PASSAGE PROVIDED:
──────────────────────────────
Avoid leaving Venice with a bitter taste in your mouth; forget overpriced restaurants, and look for Venice’s real culinary tradition in its local, cheap cicchetti bars.

To experience Venetian cuisine beyond pasta and pizza, head to one of the city’s bacari (traditional bars) in search of snacks known as cicchetti. From behind glass counters, bartenders serve up a dazzling collection of small bites, which range from the classic tramezzino, a little white bread sandwich, to fresh seafood concoctions using ingredients from the Rialto Fish Market. The Roman Guy, whose Italy-wide tours include the Venice Food Tour, leads Culture Trip to the best of these diminutive, hidden bars where Venice’s most authentic food can be found.
──────────────────────────────
DATA EXTRACT:
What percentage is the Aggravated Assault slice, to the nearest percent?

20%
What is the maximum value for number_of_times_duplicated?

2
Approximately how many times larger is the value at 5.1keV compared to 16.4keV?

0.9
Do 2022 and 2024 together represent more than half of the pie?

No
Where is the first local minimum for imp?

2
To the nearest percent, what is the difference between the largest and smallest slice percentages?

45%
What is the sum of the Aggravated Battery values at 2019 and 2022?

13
──────────────────────────────
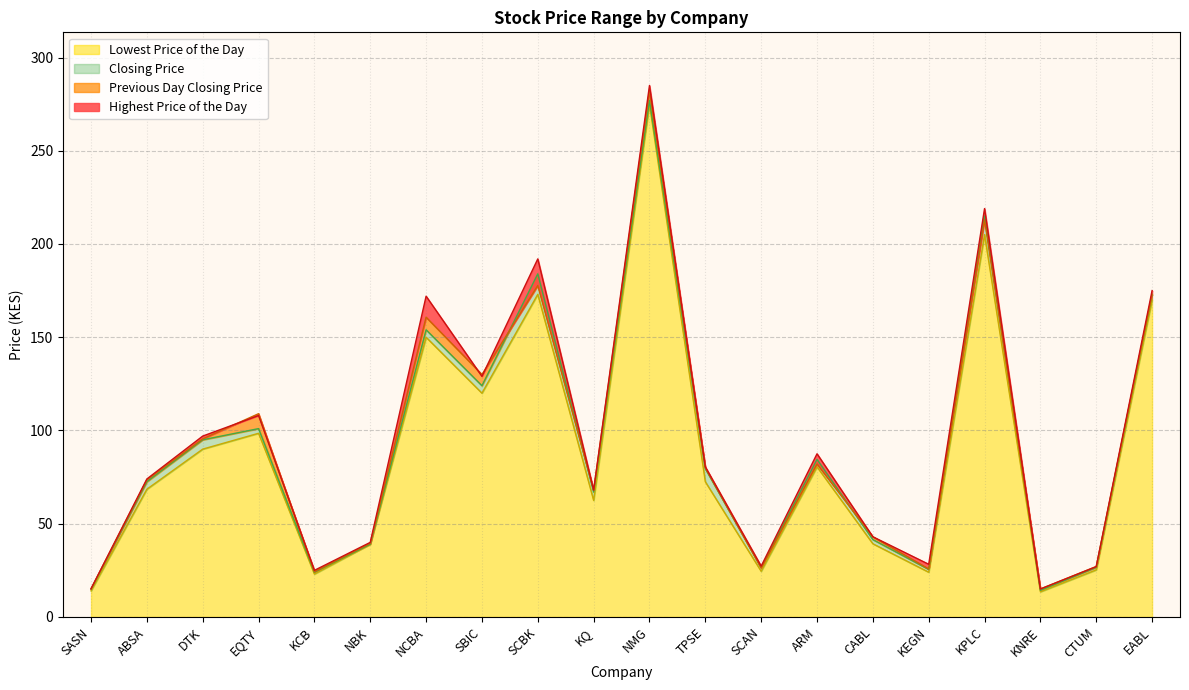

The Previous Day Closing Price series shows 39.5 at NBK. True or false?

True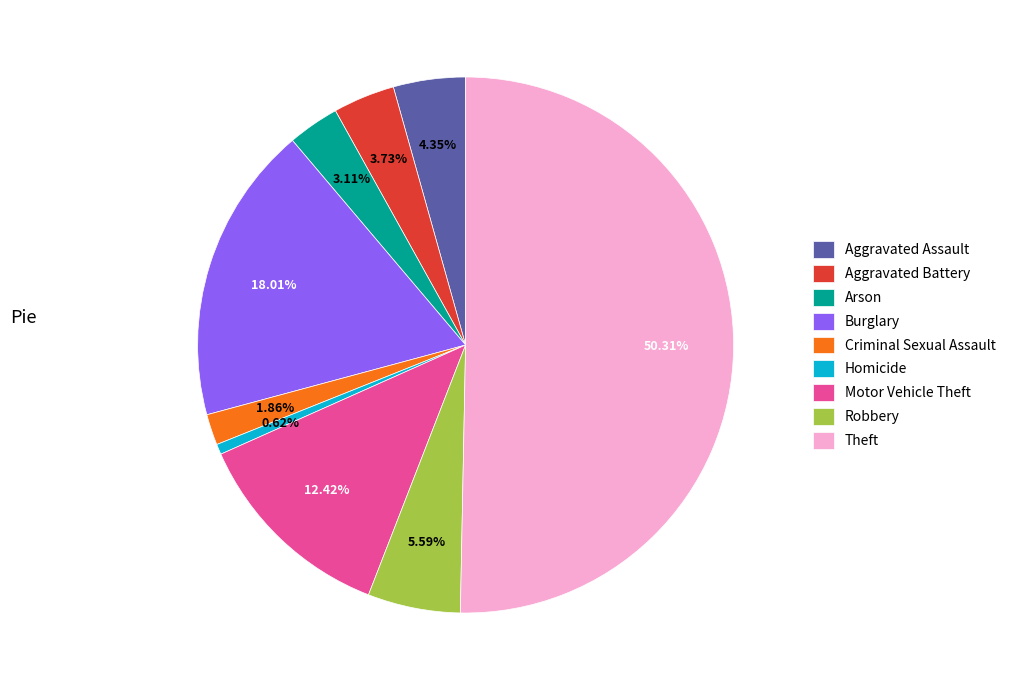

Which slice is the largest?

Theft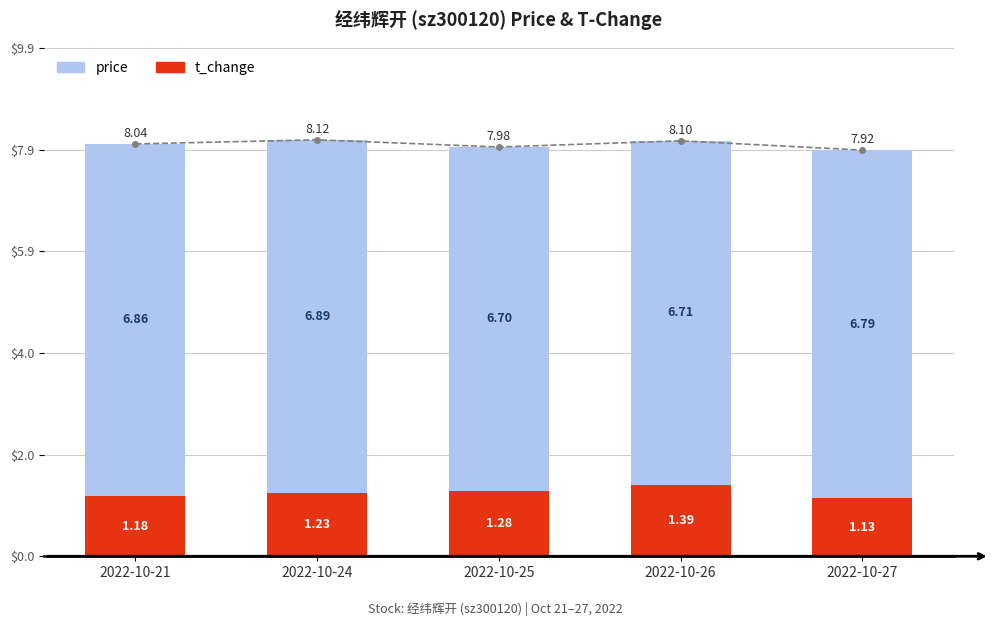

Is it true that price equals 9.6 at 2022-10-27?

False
──────────────────────────────
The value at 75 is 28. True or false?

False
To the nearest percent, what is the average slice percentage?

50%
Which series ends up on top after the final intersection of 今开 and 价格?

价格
──────────────────────────────
WORK TASK A:
In the passage on Venice's cicchetti bars, what is a tramezzino?
WORK TASK B:
Reproduce the passage on Venice's cicchetti bars word for word from "To experience Venetian" up to and including "can be found.".
WORK TASK C:
Render this sentence from the passage on Venice's cicchetti bars in Spanish: "To experience Venetian cuisine beyond pasta and pizza, head to one of the city’s bacari (traditional bars) in search of snacks known as cicchetti."

WORKED SOLUTION A:
A little white bread sandwich.

WORKED SOLUTION B:
To experience Venetian cuisine beyond pasta and pizza, head to one of the city’s bacari (traditional bars) in search of snacks known as cicchetti. From behind glass counters, bartenders serve up a dazzling collection of small bites, which range from the classic tramezzino, a little white bread sandwich, to fresh seafood concoctions using ingredients from the Rialto Fish Market. The Roman Guy, whose Italy-wide tours include the Venice Food Tour, leads Culture Trip to the best of these diminutive, hidden bars where Venice’s most authentic food can be found.

WORKED SOLUTION C:
Para conocer la cocina veneciana más allá de la pasta y la pizza, dirígete a uno de los bacari (bares tradicionales) de la ciudad en busca de los bocados conocidos como cicchetti.